TV is still top dog among video consumers. PJL
Nielsen Wire
June 15, 2011
The average American today has more ways to watch video — whenever, however and wherever they choose. In the Cross-Platform Report, Nielsen finds that the resounding trend is this: Americans are spending more time watching video content on traditional TVs, mobile devices and the Internet than ever before.
Traditional TV
Overall TV viewership increased 22 minutes per month per person over last year, remaining the dominant source of video content for all demographics. In addition, Nielsen data shows that consumers are willing to pay for high-quality TV content, with broadcast-only homes less than a tenth of U.S. TV households.
Mobile Video
Though still accounting for just a handful of hours per month, mobile video viewing continues to see marked gains, increasing 41 percent over last year and more than 100 percent since 2009.
Timeshifted TV
Timeshifted TV continues to grow, both in the penetration of DVR devices in the home and the time spent.
Internet Video
Internet video streaming also saw increases in time spent; this behavior is the highest among a younger and diverse subset of the population.

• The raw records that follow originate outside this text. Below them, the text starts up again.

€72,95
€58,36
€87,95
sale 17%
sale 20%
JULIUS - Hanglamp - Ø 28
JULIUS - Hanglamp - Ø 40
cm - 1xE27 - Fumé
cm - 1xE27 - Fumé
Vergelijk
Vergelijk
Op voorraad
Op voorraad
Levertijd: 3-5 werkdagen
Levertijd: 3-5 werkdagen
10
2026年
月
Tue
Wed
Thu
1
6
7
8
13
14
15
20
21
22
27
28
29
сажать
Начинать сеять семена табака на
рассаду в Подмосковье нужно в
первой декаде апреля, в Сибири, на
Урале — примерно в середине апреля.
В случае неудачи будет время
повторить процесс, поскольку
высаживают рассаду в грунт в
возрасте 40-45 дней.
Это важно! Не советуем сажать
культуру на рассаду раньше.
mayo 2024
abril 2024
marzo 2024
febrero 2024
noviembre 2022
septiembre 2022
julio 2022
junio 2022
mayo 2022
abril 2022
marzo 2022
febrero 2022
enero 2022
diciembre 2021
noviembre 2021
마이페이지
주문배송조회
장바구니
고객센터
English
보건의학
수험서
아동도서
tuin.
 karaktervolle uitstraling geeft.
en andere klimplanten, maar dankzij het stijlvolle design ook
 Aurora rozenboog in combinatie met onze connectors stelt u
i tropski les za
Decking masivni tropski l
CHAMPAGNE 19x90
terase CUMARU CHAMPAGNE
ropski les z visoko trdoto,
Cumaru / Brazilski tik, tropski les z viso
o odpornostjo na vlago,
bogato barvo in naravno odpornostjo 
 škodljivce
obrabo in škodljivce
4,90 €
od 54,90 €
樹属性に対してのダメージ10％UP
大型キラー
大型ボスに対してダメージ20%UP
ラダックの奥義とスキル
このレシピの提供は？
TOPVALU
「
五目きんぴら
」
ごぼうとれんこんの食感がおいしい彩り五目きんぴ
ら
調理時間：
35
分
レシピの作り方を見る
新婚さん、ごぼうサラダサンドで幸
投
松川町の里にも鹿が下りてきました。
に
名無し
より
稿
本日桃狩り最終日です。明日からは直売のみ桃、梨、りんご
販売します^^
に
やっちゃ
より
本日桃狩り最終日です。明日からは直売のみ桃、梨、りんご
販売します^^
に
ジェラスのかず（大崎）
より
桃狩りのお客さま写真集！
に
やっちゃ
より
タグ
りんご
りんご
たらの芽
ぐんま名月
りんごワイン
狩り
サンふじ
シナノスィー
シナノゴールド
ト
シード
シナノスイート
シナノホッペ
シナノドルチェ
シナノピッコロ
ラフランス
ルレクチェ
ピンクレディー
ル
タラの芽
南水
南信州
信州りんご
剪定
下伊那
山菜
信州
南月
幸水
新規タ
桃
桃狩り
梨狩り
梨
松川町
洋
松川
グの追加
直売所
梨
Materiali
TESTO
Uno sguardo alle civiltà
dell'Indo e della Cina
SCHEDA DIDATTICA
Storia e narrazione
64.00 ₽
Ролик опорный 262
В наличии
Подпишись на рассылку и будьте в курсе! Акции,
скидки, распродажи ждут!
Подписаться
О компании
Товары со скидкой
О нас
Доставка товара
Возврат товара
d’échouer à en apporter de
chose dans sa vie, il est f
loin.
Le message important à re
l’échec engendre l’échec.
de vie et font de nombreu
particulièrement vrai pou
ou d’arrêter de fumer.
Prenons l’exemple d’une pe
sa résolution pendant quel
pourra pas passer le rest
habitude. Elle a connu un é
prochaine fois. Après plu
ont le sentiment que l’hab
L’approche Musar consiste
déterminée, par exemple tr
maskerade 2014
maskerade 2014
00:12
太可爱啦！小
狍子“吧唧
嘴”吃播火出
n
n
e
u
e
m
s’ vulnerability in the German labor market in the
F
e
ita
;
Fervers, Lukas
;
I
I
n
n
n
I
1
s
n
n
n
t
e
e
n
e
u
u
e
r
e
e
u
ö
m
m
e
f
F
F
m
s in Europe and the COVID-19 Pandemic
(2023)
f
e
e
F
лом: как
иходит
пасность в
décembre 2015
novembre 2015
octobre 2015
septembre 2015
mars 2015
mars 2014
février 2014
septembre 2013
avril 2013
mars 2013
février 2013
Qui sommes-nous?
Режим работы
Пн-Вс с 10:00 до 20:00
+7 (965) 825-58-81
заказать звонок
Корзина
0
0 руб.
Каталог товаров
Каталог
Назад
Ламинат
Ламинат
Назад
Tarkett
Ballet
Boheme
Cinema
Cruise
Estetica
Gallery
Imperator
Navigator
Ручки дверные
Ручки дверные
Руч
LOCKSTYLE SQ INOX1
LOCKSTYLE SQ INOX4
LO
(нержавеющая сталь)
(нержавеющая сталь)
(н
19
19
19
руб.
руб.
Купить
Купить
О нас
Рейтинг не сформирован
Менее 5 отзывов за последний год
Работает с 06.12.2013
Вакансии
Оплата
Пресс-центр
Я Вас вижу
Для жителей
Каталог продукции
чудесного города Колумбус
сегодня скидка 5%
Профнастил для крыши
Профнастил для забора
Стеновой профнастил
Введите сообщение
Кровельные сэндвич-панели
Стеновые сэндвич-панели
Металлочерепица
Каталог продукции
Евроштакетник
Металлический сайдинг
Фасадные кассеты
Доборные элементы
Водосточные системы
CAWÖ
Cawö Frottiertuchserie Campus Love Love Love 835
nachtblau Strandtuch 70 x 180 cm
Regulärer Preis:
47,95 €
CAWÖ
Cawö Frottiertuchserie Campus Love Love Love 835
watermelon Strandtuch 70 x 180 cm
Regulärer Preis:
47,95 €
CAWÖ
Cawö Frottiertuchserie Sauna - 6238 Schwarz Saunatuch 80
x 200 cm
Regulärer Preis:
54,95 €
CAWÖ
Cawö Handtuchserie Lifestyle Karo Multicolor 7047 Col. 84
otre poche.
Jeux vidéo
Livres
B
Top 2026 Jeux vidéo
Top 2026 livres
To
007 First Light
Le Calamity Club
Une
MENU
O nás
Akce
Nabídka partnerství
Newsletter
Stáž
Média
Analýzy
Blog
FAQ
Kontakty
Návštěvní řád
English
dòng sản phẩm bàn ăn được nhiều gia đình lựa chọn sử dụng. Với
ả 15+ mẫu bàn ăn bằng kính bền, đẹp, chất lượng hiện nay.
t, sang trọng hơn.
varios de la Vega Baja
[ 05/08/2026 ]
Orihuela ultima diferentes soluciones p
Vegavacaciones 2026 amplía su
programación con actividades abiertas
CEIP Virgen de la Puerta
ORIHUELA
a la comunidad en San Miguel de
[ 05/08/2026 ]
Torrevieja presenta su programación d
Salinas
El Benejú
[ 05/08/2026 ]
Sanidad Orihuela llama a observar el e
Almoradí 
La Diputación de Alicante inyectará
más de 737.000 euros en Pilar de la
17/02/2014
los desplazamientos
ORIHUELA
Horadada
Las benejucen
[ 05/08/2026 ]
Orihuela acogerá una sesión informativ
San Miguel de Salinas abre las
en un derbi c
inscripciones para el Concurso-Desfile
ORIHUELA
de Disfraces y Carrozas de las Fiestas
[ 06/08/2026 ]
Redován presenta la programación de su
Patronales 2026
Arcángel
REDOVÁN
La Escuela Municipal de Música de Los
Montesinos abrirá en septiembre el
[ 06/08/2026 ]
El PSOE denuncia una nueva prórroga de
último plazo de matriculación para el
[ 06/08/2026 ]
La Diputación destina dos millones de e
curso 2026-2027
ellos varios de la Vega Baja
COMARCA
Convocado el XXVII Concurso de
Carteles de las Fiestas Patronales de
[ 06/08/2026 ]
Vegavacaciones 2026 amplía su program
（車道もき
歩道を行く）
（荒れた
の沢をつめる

More details are available to download in the complete Cross-Platform Report.
Emerging Traditional TV/In-home Internet Streaming Trend
Until the fall of 2010, Nielsen data consistently indicated that the heaviest media consumers are so across all platforms. A subset of consumers from television and Internet homes has now emerged that defies that notion, with the lightest traditional television users streaming significantly more Internet video, and the heaviest streamers under-indexing for traditional TV viewership.
This behavior is led by those ages 18-34. The group of consumers exhibiting this behavior is significant but small. More than a third of the TV/Internet population is not streaming, whereas less than 1% are not watching TV.